A mortgage or frankly saying mortgage loan is a debt instrument secured by a specific real estate property with the condition that the borrower is obliged to payback with a pre-determined set of payments.
It can be used in two ways-either in raising funds to buy the real estate property, or by existing property owners to raise funds while mortgaging that property. The term “mortgage” is derived from a French word meaning “death pledge” and refers to the pledge dying when the obligation is totally fulfilled or some breach has been done due to which foreclosure has taken place.
This is a legal process which allows the lender to take the possession and sell the secured property to pay off the loan if any default occurs on account of the buyer.
As per Section 11 (4) (g) of the RERA Act, 2016, it is the duty of the promoter to pay all the outgoings till the transfer of the physical possession to the allottee, for example, maintenance charges, other local taxes, including mortgage loan and interest on mortgages and other liabilities payable to the local authorities.

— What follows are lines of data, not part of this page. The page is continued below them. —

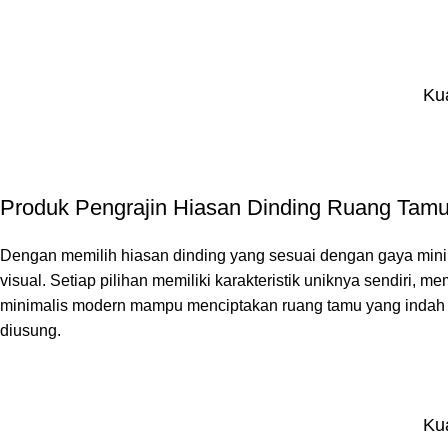
Kua
Produk Pengrajin Hiasan Dinding Ruang Tam
Dengan memilih hiasan dinding yang sesuai dengan gaya mini
visual. Setiap pilihan memiliki karakteristik uniknya sendiri
minimalis modern mampu menciptakan ruang tamu yang indah se
diusung.
Kua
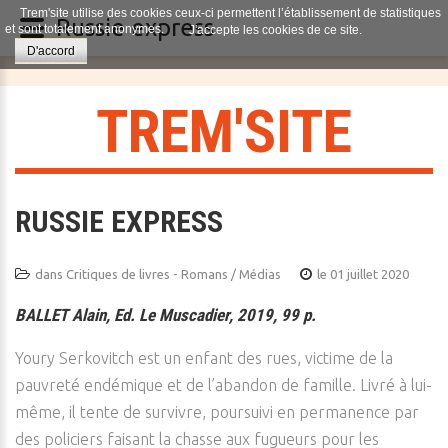
Trem'site utilise des cookies ceux-ci permettent l’établissement de statistiques
Russie express
et sont totalement anonymes.
J'accepte les cookies de ce site.
D'accord
T
R
E
M
'
S
I
T
E
RUSSIE EXPRESS
dans
Critiques de livres - Romans / Médias
le 01 juillet 2020
BALLET Alain, Ed. Le Muscadier, 2019, 99 p.
Youry Serkovitch est un enfant des rues, victime de la
pauvreté endémique et de l’abandon de famille. Livré à lui-
même, il tente de survivre, poursuivi en permanence par
des policiers faisant la chasse aux fugueurs pour les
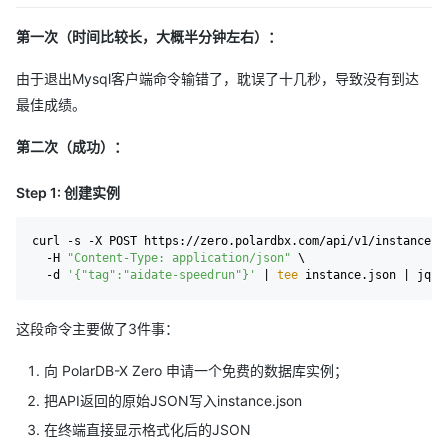
第一次（时间比较长，大概半分钟左右）：
由于退出Mysql客户端命令输错了，耽误了十几秒，导致没有到达
最佳成绩。
第二次（成功）：
Step 1: 创建实例
curl -s -X POST https://zero.polardbx.com/api/v1/instances \
  -H 
"Content-Type: application/json"
 \

  -d 
'{"tag":"aidate-speedrun"}'
 | 
tee
这段命令主要做了3件事：
向 PolarDB-X Zero 申请一个免费的数据库实例；
把API返回的原始JSON写入instance.json
在终端直接显示格式化后的JSON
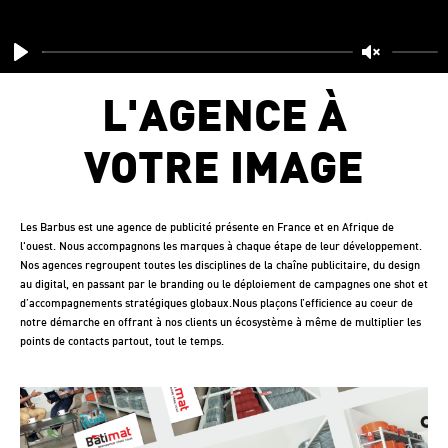
Play
Unmute
L'AGENCE À
VOTRE IMAGE
Les Barbus est une agence de publicité présente en France et en Afrique de
l'ouest. Nous accompagnons les marques à chaque étape de leur développement.
Nos agences regroupent toutes les disciplines de la chaîne publicitaire, du design
au digital, en passant par le branding ou le déploiement de campagnes one shot et
d’accompagnements stratégiques globaux.Nous plaçons l’efficience au coeur de
notre démarche en offrant à nos clients un écosystème à même de multiplier les
points de contacts partout, tout le temps.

Proviso to Section 11(4) (g) of the RERA Act, 2016, states that where any promoter fails to pay any of the outgoings collected by him from the allottees including mortgage loan and interest thereon before transferring the property to the allottees, the promoter shall continue to be liable for such outgoings even after the transfer of the property and for any cost of legal proceedings which may be taken by any authority or other person.
The developers must note the above provisions in order to avoid any litigation and continue their work in a hassle-free manner.